I don’t know what she means about Dostoevsky, but her general statement should sound familiar in our day of fluid gender definitions.

Energized by her discoveries, she became a bustling presence in her department and the co-editor of its literary magazine.  In this stapled-together publication the best items were the poems of one Rankin Crowe, which turned out to be a nom de plume for Angela Carter.  (It is a misspelled version of the name of a cowboy whose self-published 1970 memoir, “Rankin Crow and the Oregon County,” she must have read.  She liked cowboys.  She went to see Sergio Leone westerns.)  Especially striking is a poem called “Unicorn.”  In the Middle Ages there was a belief that the only way to catch a unicorn was to send a virgin, alone, into the woods.  The unicorn, spying the girl, would come and lay his head in her lap.  Such a virgin is the speaker in Carter’s poem, but she is not a tender little thing. She is naked, with breasts “like carrier bags” and “curious plantations of pubic hair.”  The unicorn is drawn to her by “the fragrance of her moist / garden plot.”  He will be sorry.  “I have sharp teeth inside my mouth,” she says.  “Inside my dark red lips.”
           
At the same time, Carter was producing the first novels that she would be willing to publish.  She wrote at a furious speed, turning out narratives of violence that were sometimes layered with comedy, sometimes not.  In “Shadow Dance” (1966), her first novel, a man named Honeybuzzard carves up the face of an annoyingly virtuous girl, Ghislaine.  (After she gets out of the hospital he finishes the job, strangling her and leaving her naked corpse in an attic.) A year after that came “The Magic Toyshop,” in which the orphaned heroine is sent to live with her uncle, a sadistic puppeteer. In one scene he forces her to play Leda to a mechanical swan.  Her next two efforts were in a similar vein.  There are excellent things in all these books, but there is also a strong suggestion that Carter is still trying to drive her mother crazy.  Even when the material is not shocking, the treatment is often self-indulgent.  An editor once forwarded to her a reader’s report describing a novel of hers as “a queer little book.” Carter, always lovably forthright, replied that the person who wrote that “put her finger on my weakest spot, which is a tendency to a batty kind of whimsicality.”  She said she was sure she would work out some satisfactory solution.

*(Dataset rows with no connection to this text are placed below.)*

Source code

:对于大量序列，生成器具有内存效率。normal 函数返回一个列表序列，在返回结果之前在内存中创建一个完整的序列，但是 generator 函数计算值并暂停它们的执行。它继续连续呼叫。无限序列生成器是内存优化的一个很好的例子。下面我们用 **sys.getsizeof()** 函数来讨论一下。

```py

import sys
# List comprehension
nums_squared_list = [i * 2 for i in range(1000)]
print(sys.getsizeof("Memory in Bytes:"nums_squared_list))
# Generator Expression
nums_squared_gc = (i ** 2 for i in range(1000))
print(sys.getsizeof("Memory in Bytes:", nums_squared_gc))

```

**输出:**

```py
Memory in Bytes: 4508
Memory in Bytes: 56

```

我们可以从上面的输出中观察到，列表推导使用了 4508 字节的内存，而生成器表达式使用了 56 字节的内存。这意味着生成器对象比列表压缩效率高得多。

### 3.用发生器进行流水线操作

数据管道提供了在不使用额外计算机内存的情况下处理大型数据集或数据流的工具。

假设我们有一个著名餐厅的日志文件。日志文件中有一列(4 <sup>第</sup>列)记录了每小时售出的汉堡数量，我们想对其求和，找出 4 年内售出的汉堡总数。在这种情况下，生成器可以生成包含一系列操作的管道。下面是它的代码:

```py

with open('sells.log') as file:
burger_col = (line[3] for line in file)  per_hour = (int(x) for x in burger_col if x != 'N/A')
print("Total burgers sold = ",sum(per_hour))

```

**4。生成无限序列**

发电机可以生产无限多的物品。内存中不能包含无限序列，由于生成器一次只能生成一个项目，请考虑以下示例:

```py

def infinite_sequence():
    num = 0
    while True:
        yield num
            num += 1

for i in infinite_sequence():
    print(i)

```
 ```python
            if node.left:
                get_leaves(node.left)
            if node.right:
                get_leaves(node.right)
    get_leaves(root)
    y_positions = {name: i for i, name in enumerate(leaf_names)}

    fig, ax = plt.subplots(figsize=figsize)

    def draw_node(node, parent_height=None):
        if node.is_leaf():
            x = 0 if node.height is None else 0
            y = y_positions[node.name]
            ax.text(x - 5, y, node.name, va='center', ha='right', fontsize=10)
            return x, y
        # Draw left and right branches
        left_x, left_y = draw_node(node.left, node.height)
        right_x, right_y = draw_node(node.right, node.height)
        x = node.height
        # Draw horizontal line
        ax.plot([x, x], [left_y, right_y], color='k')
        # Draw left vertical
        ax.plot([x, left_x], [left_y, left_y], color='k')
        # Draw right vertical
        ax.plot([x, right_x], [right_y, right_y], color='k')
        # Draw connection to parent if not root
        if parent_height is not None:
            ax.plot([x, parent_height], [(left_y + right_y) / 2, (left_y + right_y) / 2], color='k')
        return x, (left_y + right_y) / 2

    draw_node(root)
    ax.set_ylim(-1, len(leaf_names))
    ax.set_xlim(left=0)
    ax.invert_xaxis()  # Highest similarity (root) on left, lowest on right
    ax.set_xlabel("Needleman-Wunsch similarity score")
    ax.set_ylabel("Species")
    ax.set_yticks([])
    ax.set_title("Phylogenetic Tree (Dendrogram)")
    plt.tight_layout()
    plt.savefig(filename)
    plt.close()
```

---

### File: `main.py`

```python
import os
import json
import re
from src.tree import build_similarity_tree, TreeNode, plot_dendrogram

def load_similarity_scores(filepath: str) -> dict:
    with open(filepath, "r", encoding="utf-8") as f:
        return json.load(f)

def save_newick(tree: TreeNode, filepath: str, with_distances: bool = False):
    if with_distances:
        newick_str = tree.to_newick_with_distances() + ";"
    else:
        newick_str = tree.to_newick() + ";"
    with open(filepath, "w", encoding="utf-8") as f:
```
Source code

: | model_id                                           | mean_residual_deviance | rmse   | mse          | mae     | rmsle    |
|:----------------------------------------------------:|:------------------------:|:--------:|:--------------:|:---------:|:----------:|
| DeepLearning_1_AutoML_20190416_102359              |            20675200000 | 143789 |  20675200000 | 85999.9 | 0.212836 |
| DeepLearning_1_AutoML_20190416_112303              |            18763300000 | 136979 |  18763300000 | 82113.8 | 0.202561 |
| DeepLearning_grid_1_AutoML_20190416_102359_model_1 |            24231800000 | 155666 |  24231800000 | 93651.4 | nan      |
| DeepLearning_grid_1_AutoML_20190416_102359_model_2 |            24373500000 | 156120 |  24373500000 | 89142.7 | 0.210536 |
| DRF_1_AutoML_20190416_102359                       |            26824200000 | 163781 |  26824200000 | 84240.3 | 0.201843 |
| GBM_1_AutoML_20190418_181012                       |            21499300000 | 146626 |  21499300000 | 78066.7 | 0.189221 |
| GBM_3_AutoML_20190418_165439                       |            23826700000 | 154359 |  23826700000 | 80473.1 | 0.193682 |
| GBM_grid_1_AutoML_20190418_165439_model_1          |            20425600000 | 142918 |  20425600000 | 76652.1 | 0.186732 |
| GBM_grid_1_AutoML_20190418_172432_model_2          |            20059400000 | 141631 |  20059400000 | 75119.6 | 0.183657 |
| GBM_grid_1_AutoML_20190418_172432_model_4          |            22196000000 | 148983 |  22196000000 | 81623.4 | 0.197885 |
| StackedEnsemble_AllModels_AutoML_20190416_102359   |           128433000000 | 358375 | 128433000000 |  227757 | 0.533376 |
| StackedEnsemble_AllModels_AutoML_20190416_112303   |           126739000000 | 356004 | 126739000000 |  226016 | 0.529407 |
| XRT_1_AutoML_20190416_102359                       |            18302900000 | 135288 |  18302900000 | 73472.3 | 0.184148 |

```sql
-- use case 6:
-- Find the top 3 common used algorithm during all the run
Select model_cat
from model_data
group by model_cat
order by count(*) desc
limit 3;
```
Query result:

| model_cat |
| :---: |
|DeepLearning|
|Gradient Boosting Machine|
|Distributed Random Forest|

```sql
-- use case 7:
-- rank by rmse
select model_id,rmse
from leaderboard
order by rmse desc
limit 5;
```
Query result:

She did.  In 1969, Carter received a Somerset Maugham Award, worth five hundred pounds, to be used for foreign travel.  She decided that she would grant herself an old wish, to go to Japan.  Paul stayed home.  “I arrived by air, in the dark,” she wrote.  “When night descended over the ocean, many unfamiliar stars sprang out in the sky; as we approached land, there began to blossom below me such an irregular confusion of small lights it was difficult to be certain if the starry sky lay above or below me.  So the airplane ascended or descended into an electric city where nothing was what it seemed at first and I was absolutely confused.”  I see her there, dizzy, suspended between two blankets of light.  It is like a conversion experience, and, writing two years after the event, she surely knew that.